Law and Emotion. Some Reflections on Passion and Dispassion of Law Across Legal Cultures

The complex and multiple interactions between emotion and law are opening up new avenues of research that have theoretical and empirical implications. The discussion of law and emotion as an autonomous field of interdisciplinary research is, however, not entirely new (at least since the 1990s, if not before in France with the Durkheimian’s emotive theory of crime and punishment) and can be seen in disciplines from sociology to economics to anthropology, philosophy and gender studies. Nevertheless, new impulses offered by neurosciences – with trends including neuropsychology, cognitive neuroscience, and psychoanalysis in particular – increasingly allow for innovative perspectives and fascinating multidisciplinary crossovers.

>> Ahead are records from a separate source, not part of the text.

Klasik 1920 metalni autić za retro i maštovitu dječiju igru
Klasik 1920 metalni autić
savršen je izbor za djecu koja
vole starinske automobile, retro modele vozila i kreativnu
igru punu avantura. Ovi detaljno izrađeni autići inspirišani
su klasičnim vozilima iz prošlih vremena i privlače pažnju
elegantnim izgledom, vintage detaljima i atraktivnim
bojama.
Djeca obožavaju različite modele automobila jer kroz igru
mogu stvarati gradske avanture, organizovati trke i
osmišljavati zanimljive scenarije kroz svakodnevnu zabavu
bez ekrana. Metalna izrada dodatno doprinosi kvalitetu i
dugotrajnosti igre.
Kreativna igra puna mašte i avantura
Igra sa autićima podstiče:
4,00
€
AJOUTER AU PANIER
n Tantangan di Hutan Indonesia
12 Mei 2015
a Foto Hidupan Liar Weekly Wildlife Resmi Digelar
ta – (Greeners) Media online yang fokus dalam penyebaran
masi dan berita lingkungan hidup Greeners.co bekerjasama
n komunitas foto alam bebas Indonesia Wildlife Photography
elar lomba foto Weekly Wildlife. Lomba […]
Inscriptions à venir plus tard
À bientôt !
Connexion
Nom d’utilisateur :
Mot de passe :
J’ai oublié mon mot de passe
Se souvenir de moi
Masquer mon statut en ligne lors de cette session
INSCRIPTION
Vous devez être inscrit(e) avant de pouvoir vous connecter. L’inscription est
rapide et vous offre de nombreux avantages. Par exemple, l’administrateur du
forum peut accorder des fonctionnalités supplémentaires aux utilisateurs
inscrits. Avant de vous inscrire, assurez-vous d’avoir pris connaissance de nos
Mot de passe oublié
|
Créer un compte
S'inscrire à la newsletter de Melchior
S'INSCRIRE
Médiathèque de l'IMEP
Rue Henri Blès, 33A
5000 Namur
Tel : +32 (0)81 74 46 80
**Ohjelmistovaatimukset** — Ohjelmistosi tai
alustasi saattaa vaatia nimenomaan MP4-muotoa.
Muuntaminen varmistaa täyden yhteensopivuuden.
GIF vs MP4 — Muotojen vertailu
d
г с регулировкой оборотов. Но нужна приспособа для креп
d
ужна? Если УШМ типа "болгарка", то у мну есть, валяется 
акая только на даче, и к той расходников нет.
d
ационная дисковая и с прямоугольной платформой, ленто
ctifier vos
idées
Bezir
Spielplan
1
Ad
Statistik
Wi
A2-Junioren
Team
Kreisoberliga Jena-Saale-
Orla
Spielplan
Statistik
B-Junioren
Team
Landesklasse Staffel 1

The aim of this workshop is to not only gain an overview of such research in this field, but more importantly draw attention to cultural factors that shape emotional landscapes. Is there an elective affinity between legal cultures and the way the factuality of emotions in law is taken into account? This includes both codified law and informal normative orders, with their entanglements and intertwinements that underlie the production of norms and the making of jurisprudential decisions.
Using both classical approaches (Freud, Durkheim, Weber) as well as the historicity of emotional cultures that shape the dimensions of the law, this workshop aims to answer these pressing questions.